### TASK REQUIREMENTS
Could you write out every record below exactly, leaving out any pictures?

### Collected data
####################
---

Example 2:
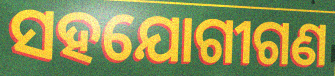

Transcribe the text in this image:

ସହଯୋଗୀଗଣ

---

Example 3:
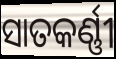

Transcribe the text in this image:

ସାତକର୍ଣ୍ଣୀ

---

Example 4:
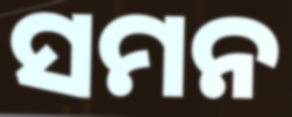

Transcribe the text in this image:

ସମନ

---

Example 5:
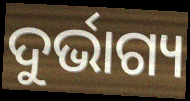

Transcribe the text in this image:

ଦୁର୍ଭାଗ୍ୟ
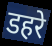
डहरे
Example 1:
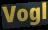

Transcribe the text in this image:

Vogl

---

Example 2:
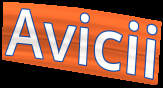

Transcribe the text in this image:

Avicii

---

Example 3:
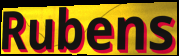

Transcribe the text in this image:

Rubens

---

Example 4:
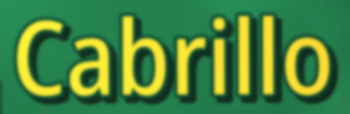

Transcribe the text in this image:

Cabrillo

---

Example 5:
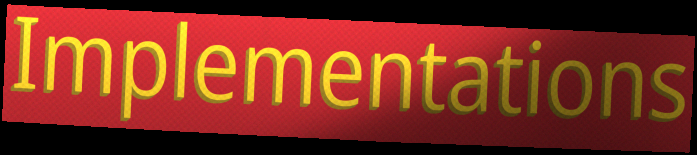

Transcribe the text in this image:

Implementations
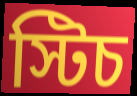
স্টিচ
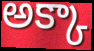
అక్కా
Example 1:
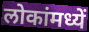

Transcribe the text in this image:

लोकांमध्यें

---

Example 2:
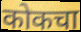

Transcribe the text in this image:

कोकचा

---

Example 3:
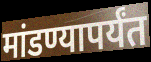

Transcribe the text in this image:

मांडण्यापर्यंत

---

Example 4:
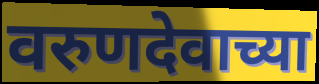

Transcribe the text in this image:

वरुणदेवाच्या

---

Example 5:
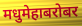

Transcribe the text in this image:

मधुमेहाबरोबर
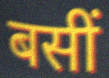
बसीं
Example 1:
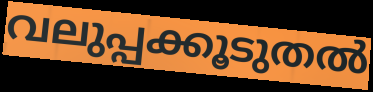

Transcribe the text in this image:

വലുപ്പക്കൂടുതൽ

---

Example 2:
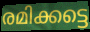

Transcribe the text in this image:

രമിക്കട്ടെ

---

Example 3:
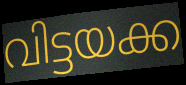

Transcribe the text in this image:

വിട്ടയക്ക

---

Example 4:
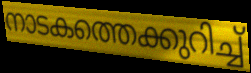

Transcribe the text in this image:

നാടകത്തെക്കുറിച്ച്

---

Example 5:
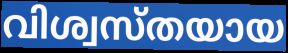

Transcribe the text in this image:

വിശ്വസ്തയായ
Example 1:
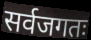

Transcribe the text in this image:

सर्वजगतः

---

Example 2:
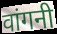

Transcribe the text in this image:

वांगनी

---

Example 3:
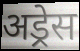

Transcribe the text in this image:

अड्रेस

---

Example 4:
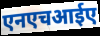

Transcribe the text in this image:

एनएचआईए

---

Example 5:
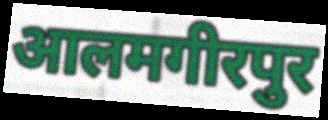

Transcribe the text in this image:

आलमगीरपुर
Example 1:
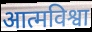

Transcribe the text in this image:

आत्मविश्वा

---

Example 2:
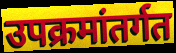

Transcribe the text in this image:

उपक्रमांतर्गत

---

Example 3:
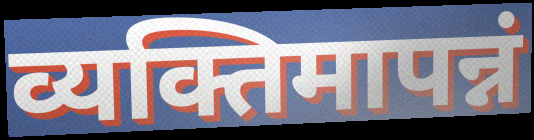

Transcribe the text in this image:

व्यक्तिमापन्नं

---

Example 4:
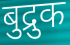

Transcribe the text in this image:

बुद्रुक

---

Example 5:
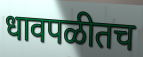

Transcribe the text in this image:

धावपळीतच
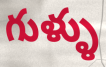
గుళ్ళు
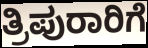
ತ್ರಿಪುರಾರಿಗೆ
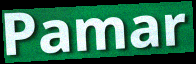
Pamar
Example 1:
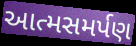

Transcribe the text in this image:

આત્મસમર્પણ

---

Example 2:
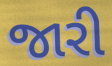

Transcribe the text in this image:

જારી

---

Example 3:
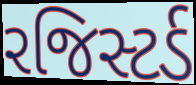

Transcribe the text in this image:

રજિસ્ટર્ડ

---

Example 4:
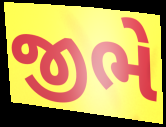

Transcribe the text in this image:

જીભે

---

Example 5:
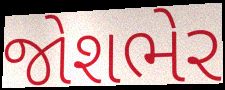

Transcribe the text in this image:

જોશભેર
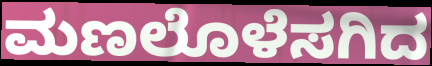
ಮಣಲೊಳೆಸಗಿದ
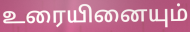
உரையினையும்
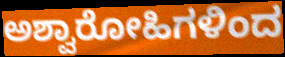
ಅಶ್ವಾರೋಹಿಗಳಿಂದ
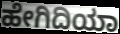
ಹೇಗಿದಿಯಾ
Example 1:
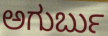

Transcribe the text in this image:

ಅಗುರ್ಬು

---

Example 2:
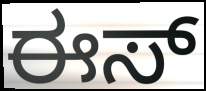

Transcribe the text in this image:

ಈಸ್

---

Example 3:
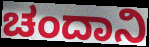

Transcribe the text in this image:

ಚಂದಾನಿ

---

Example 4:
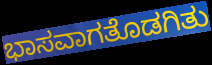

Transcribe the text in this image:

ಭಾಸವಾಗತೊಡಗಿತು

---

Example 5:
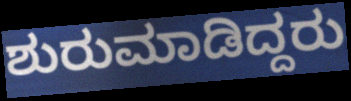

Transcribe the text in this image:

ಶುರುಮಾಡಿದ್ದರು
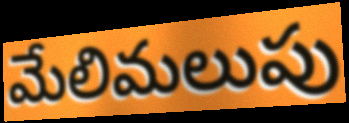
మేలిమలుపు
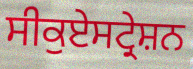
####################
### RESPONSE TO THE TASK
---

Example 2:

Transcribe the text in this image:

ସହଯୋଗୀଗଣ

---

Example 3:

Transcribe the text in this image:

ସାତକର୍ଣ୍ଣୀ

---

Example 4:

Transcribe the text in this image:

ସମନ

---

Example 5:

Transcribe the text in this image:

ଦୁର୍ଭାଗ୍ୟ
डहरे
Example 1:

Transcribe the text in this image:

Vogl

---

Example 2:

Transcribe the text in this image:

Avicii

---

Example 3:

Transcribe the text in this image:

Rubens

---

Example 4:

Transcribe the text in this image:

Cabrillo

---

Example 5:

Transcribe the text in this image:

Implementations
স্টিচ
అక్కా
Example 1:

Transcribe the text in this image:

लोकांमध्यें

---

Example 2:

Transcribe the text in this image:

कोकचा

---

Example 3:

Transcribe the text in this image:

मांडण्यापर्यंत

---

Example 4:

Transcribe the text in this image:

वरुणदेवाच्या

---

Example 5:

Transcribe the text in this image:

मधुमेहाबरोबर
बसीं
Example 1:

Transcribe the text in this image:

വലുപ്പക്കൂടുതൽ

---

Example 2:

Transcribe the text in this image:

രമിക്കട്ടെ

---

Example 3:

Transcribe the text in this image:

വിട്ടയക്ക

---

Example 4:

Transcribe the text in this image:

നാടകത്തെക്കുറിച്ച്

---

Example 5:

Transcribe the text in this image:

വിശ്വസ്തയായ
Example 1:

Transcribe the text in this image:

सर्वजगतः

---

Example 2:

Transcribe the text in this image:

वांगनी

---

Example 3:

Transcribe the text in this image:

अड्रेस

---

Example 4:

Transcribe the text in this image:

एनएचआईए

---

Example 5:

Transcribe the text in this image:

आलमगीरपुर
Example 1:

Transcribe the text in this image:

आत्मविश्वा

---

Example 2:

Transcribe the text in this image:

उपक्रमांतर्गत

---

Example 3:

Transcribe the text in this image:

व्यक्तिमापन्नं

---

Example 4:

Transcribe the text in this image:

बुद्रुक

---

Example 5:

Transcribe the text in this image:

धावपळीतच
గుళ్ళు
ತ್ರಿಪುರಾರಿಗೆ
Pamar
Example 1:

Transcribe the text in this image:

આત્મસમર્પણ

---

Example 2:

Transcribe the text in this image:

જારી

---

Example 3:

Transcribe the text in this image:

રજિસ્ટર્ડ

---

Example 4:

Transcribe the text in this image:

જીભે

---

Example 5:

Transcribe the text in this image:

જોશભેર
ಮಣಲೊಳೆಸಗಿದ
உரையினையும்
ಅಶ್ವಾರೋಹಿಗಳಿಂದ
ಹೇಗಿದಿಯಾ
Example 1:

Transcribe the text in this image:

ಅಗುರ್ಬು

---

Example 2:

Transcribe the text in this image:

ಈಸ್

---

Example 3:

Transcribe the text in this image:

ಚಂದಾನಿ

---

Example 4:

Transcribe the text in this image:

ಭಾಸವಾಗತೊಡಗಿತು

---

Example 5:

Transcribe the text in this image:

ಶುರುಮಾಡಿದ್ದರು
మేలిమలుపు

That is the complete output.